Local Melbourne Resources

Frequently Asked Questions

How often should I oil my merbau deck in Melbourne?

Every 12–18 months for merbau, depending on sun exposure and foot traffic. Do the water bead test: splash water on the deck. If it soaks in immediately rather than beading, it’s time to oil. In exposed north-facing Melbourne decks, you may need to oil annually; shaded south-facing decks often last 18 months.

What’s the difference between deck oil and deck stain?

Deck oil is a clear or near-clear penetrating product that soaks into the timber, nourishing it and providing water repellency.

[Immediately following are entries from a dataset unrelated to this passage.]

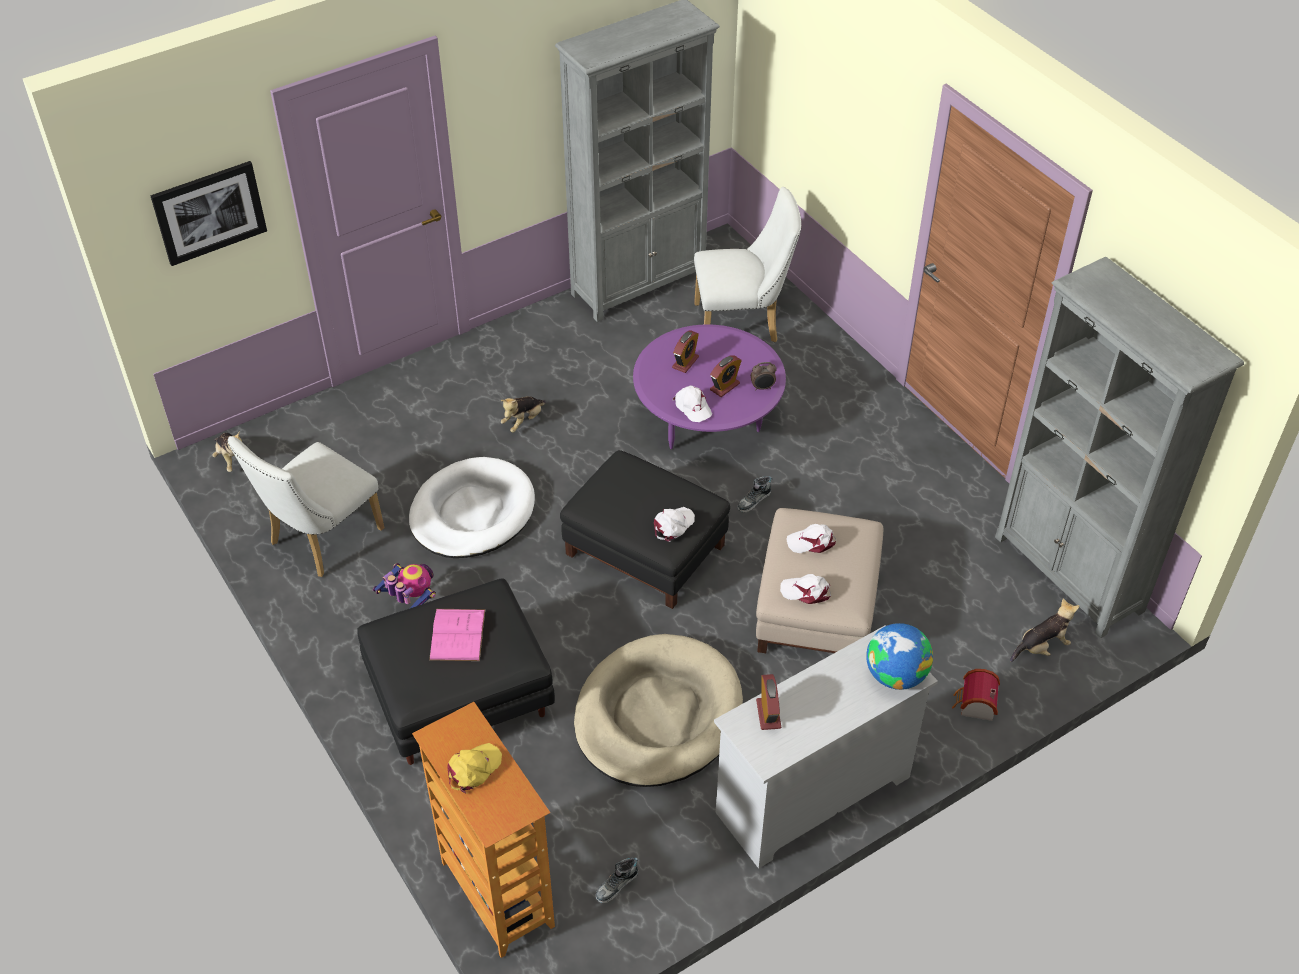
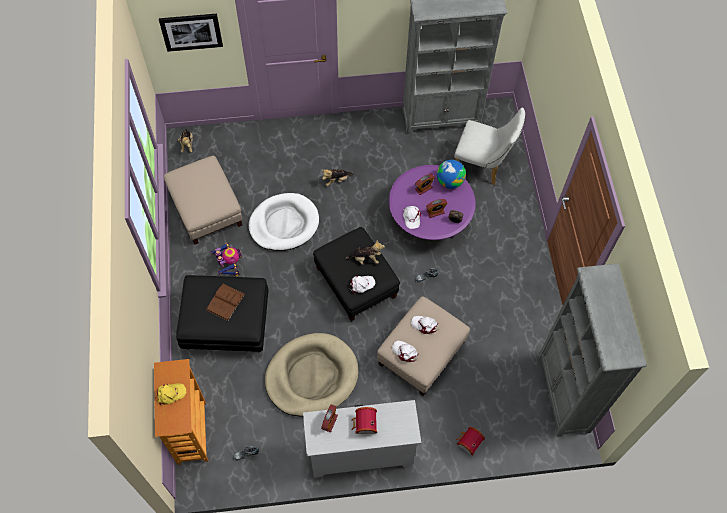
camera: 25 degrees right, 15 degrees up
(320, 540) = (205, 209): white chair -> beige ottoman
(457, 634) = (225, 302): pink book -> brown book
(829, 695) = (364, 425): none -> toy house
(895, 675) = (402, 430): globe -> globe (449, 181)
(1042, 647) = (522, 427): plush toy -> plush toy (365, 258)

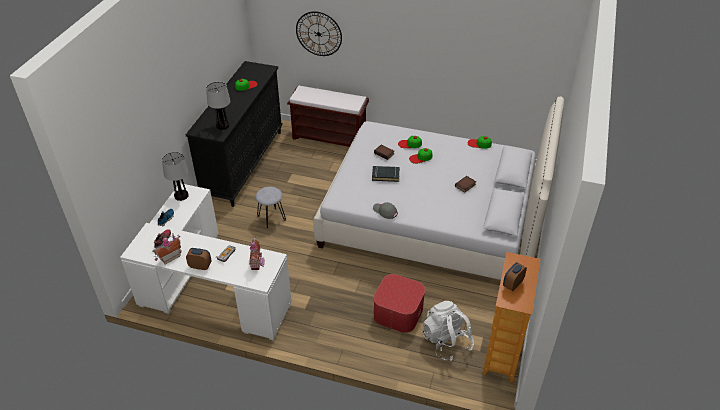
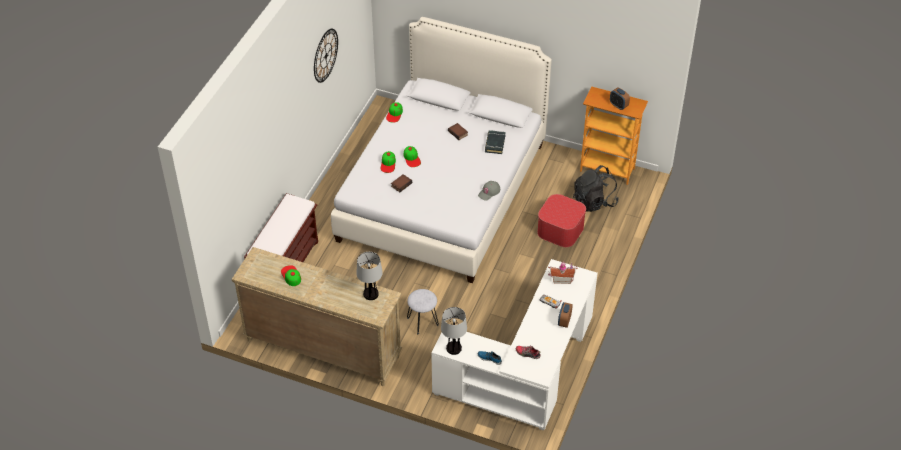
camera: 85 degrees left, 5 degrees up
(169, 257) = (551, 346): toy house -> none
(244, 164) = (322, 348): black dresser -> beige dresser
(318, 34) = (248, 181): wall clock -> wall clock (325, 55)
(385, 175) = (435, 187): black book -> black book (495, 144)
(446, 342) = (594, 202): white backpack -> black backpack

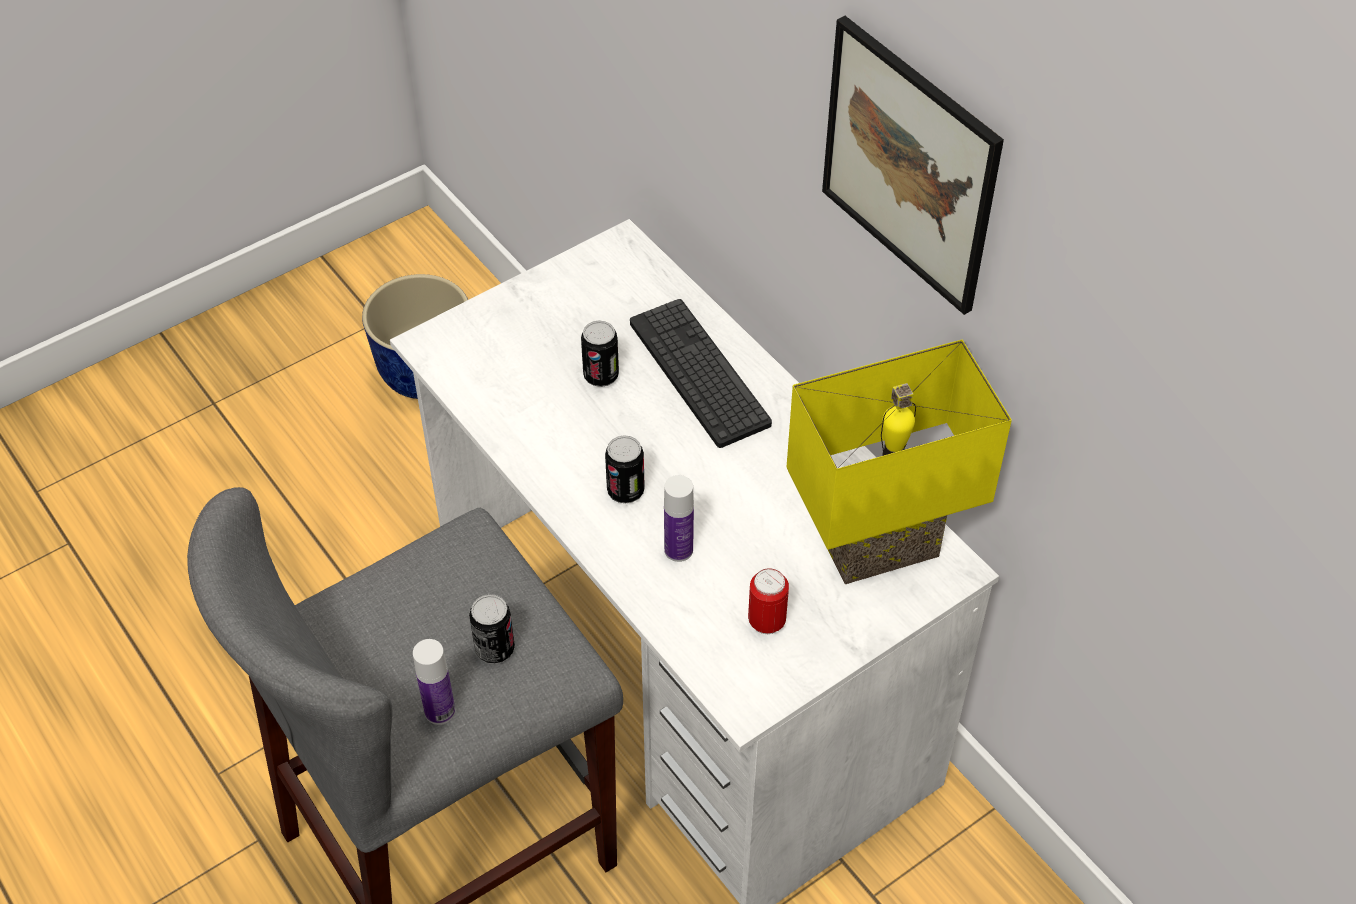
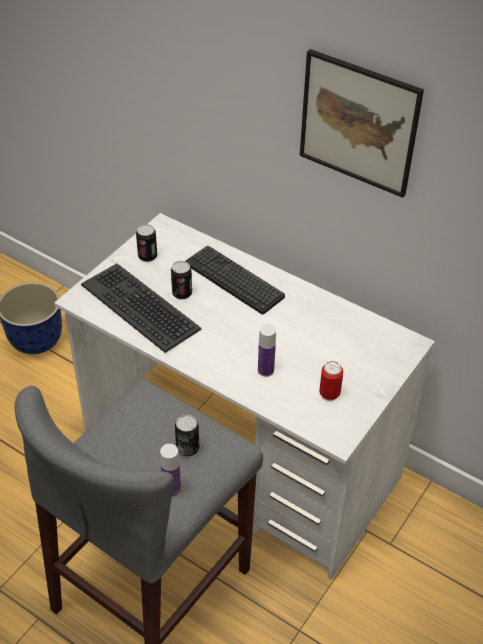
camera: 20 degrees left, 5 degrees down
(523, 382) = (141, 307): none -> keyboard
(625, 491) = (223, 348): can -> can (147, 256)
(880, 551) = (370, 344): yellow table lamp -> none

Deck stain contains pigment (colour) in addition to the oil/resin base, which helps block UV damage and restores or changes the colour of greyed timber. Both penetrate rather than sit on the surface, unlike paint.

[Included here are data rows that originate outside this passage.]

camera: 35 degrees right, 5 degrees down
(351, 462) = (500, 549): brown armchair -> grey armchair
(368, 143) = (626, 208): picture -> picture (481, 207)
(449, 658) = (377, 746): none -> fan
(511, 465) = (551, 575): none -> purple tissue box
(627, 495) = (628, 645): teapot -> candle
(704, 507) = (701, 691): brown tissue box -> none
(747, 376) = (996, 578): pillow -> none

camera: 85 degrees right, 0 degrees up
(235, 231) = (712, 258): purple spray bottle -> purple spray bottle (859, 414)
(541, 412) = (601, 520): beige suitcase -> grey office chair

Can I oil my deck myself or should I hire a professional?

Oiling is a straightforward DIY job — cleaning, light sanding and applying oil are all within a handy homeowner’s ability and can save $300–$800 compared to a professional. Hire a professional for: whole-deck sanding back (requires heavy equipment), rot repair or board replacement, or if the deck is elevated and requires scaffolding or roof work access.

My deck is going grey and looks weathered — can it be restored?

Yes, in most cases. Surface greying (oxidation) on hardwood and merbau is purely cosmetic and can be removed with a deck cleaner containing oxalic acid (such as Cabots Deck Clean) or a light sand. Once clean and dry, apply a pigmented stain to restore colour. Deeply weathered or cracked timber may need a more thorough sand — hire a floor sander for $60–$100/day.